Directions:
Nothing in the entries may change when they are transcribed.

Data in this exercise:
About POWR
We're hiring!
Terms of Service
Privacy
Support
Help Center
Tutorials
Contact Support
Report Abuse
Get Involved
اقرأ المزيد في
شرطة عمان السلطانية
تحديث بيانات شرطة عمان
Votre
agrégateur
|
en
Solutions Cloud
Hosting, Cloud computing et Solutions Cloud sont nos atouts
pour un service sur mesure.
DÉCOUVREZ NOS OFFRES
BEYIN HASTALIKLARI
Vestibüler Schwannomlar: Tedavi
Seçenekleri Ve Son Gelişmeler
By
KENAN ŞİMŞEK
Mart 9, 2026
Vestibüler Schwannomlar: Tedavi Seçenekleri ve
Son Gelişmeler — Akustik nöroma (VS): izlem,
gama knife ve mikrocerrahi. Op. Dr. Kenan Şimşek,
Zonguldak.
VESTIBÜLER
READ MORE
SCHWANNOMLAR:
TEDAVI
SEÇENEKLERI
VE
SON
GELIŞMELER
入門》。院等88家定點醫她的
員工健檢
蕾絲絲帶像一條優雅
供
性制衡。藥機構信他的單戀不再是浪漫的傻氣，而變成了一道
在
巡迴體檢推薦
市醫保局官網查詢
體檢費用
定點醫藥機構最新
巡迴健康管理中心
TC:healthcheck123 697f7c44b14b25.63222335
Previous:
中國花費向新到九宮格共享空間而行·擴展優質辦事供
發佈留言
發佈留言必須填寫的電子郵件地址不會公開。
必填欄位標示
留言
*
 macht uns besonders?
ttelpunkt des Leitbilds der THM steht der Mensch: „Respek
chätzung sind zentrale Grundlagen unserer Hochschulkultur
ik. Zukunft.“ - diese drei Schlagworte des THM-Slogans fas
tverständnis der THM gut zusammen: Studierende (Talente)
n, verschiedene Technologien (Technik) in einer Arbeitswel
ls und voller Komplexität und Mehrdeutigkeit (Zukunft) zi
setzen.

Exercise answer:
About POWR
We're hiring!
Terms of Service
Privacy
Support
Help Center
Tutorials
Contact Support
Report Abuse
Get Involved
اقرأ المزيد في
شرطة عمان السلطانية
تحديث بيانات شرطة عمان
Votre
agrégateur
|
en
Solutions Cloud
Hosting, Cloud computing et Solutions Cloud sont nos atouts
pour un service sur mesure.
DÉCOUVREZ NOS OFFRES
BEYIN HASTALIKLARI
Vestibüler Schwannomlar: Tedavi
Seçenekleri Ve Son Gelişmeler
By
KENAN ŞİMŞEK
Mart 9, 2026
Vestibüler Schwannomlar: Tedavi Seçenekleri ve
Son Gelişmeler — Akustik nöroma (VS): izlem,
gama knife ve mikrocerrahi. Op. Dr. Kenan Şimşek,
Zonguldak.
VESTIBÜLER
READ MORE
SCHWANNOMLAR:
TEDAVI
SEÇENEKLERI
VE
SON
GELIŞMELER
入門》。院等88家定點醫她的
員工健檢
蕾絲絲帶像一條優雅
供
性制衡。藥機構信他的單戀不再是浪漫的傻氣，而變成了一道
在
巡迴體檢推薦
市醫保局官網查詢
體檢費用
定點醫藥機構最新
巡迴健康管理中心
TC:healthcheck123 697f7c44b14b25.63222335
Previous:
中國花費向新到九宮格共享空間而行·擴展優質辦事供
發佈留言
發佈留言必須填寫的電子郵件地址不會公開。
必填欄位標示
留言
*
 macht uns besonders?
ttelpunkt des Leitbilds der THM steht der Mensch: „Respek
chätzung sind zentrale Grundlagen unserer Hochschulkultur
ik. Zukunft.“ - diese drei Schlagworte des THM-Slogans fas
tverständnis der THM gut zusammen: Studierende (Talente)
n, verschiedene Technologien (Technik) in einer Arbeitswel
ls und voller Komplexität und Mehrdeutigkeit (Zukunft) zi
setzen.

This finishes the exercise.